* Work item
When you reach the line that has "LAYER mcon ;" in the material below, reproduce it and each line after it exactly, through the last one.

* Record extracts
>>>
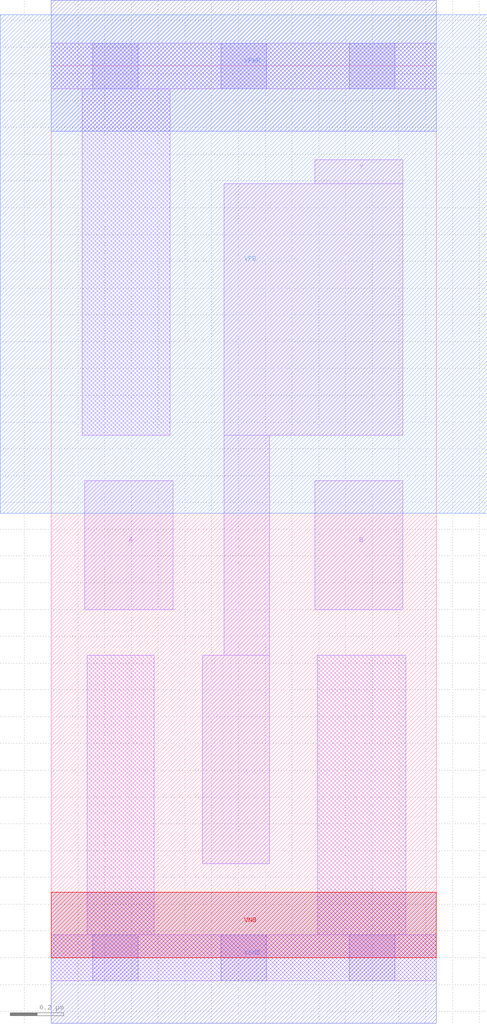
<source format=lef>
# Copyright 2020 The SkyWater PDK Authors
#
# Licensed under the Apache License, Version 2.0 (the "License");
# you may not use this file except in compliance with the License.
# You may obtain a copy of the License at
#
#     https://www.apache.org/licenses/LICENSE-2.0
#
# Unless required by applicable law or agreed to in writing, software
# distributed under the License is distributed on an "AS IS" BASIS,
# WITHOUT WARRANTIES OR CONDITIONS OF ANY KIND, either express or implied.
# See the License for the specific language governing permissions and
# limitations under the License.
#
# SPDX-License-Identifier: Apache-2.0

VERSION 5.7 ;
  NOWIREEXTENSIONATPIN ON ;
  DIVIDERCHAR "/" ;
  BUSBITCHARS "[]" ;
MACRO sky130_fd_sc_hs__nor2_1
  CLASS CORE ;
  FOREIGN sky130_fd_sc_hs__nor2_1 ;
  ORIGIN  0.000000  0.000000 ;
  SIZE  1.440000 BY  3.330000 ;
  SYMMETRY X Y ;
  SITE unit ;
  PIN A
    ANTENNAGATEAREA  0.279000 ;
    DIRECTION INPUT ;
    USE SIGNAL ;
    PORT
      LAYER li1 ;
        RECT 0.125000 1.300000 0.455000 1.780000 ;
    END
  END A
  PIN B
    ANTENNAGATEAREA  0.279000 ;
    DIRECTION INPUT ;
    USE SIGNAL ;
    PORT
      LAYER li1 ;
        RECT 0.985000 1.300000 1.315000 1.780000 ;
    END
  END B
  PIN Y
    ANTENNADIFFAREA  0.537600 ;
    DIRECTION OUTPUT ;
    USE SIGNAL ;
    PORT
      LAYER li1 ;
        RECT 0.565000 0.350000 0.815000 1.130000 ;
        RECT 0.645000 1.130000 0.815000 1.950000 ;
        RECT 0.645000 1.950000 1.315000 2.890000 ;
        RECT 0.985000 2.890000 1.315000 2.980000 ;
    END
  END Y
  PIN VGND
    DIRECTION INOUT ;
    USE GROUND ;
    PORT
      LAYER met1 ;
        RECT 0.000000 -0.245000 1.440000 0.245000 ;
    END
  END VGND
  PIN VNB
    DIRECTION INOUT ;
    USE GROUND ;
    PORT
      LAYER pwell ;
        RECT 0.000000 0.000000 1.440000 0.245000 ;
    END
  END VNB
  PIN VPB
    DIRECTION INOUT ;
    USE POWER ;
    PORT
      LAYER nwell ;
        RECT -0.190000 1.660000 1.630000 3.520000 ;
    END
  END VPB
  PIN VPWR
    DIRECTION INOUT ;
    USE POWER ;
    PORT
      LAYER met1 ;
        RECT 0.000000 3.085000 1.440000 3.575000 ;
    END
  END VPWR
  OBS
    LAYER li1 ;
      RECT 0.000000 -0.085000 1.440000 0.085000 ;
      RECT 0.000000  3.245000 1.440000 3.415000 ;
      RECT 0.115000  1.950000 0.445000 3.245000 ;
      RECT 0.135000  0.085000 0.385000 1.130000 ;
      RECT 0.995000  0.085000 1.325000 1.130000 ;
    LAYER mcon ;
      RECT 0.155000 -0.085000 0.325000 0.085000 ;
      RECT 0.155000  3.245000 0.325000 3.415000 ;
      RECT 0.635000 -0.085000 0.805000 0.085000 ;
      RECT 0.635000  3.245000 0.805000 3.415000 ;
      RECT 1.115000 -0.085000 1.285000 0.085000 ;
      RECT 1.115000  3.245000 1.285000 3.415000 ;
  END
END sky130_fd_sc_hs__nor2_1
END LIBRARY

</source>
<<<
* Your response
    LAYER mcon ;
      RECT 0.155000 -0.085000 0.325000 0.085000 ;
      RECT 0.155000  3.245000 0.325000 3.415000 ;
      RECT 0.635000 -0.085000 0.805000 0.085000 ;
      RECT 0.635000  3.245000 0.805000 3.415000 ;
      RECT 1.115000 -0.085000 1.285000 0.085000 ;
      RECT 1.115000  3.245000 1.285000 3.415000 ;
  END
END sky130_fd_sc_hs__nor2_1
END LIBRARY

</source>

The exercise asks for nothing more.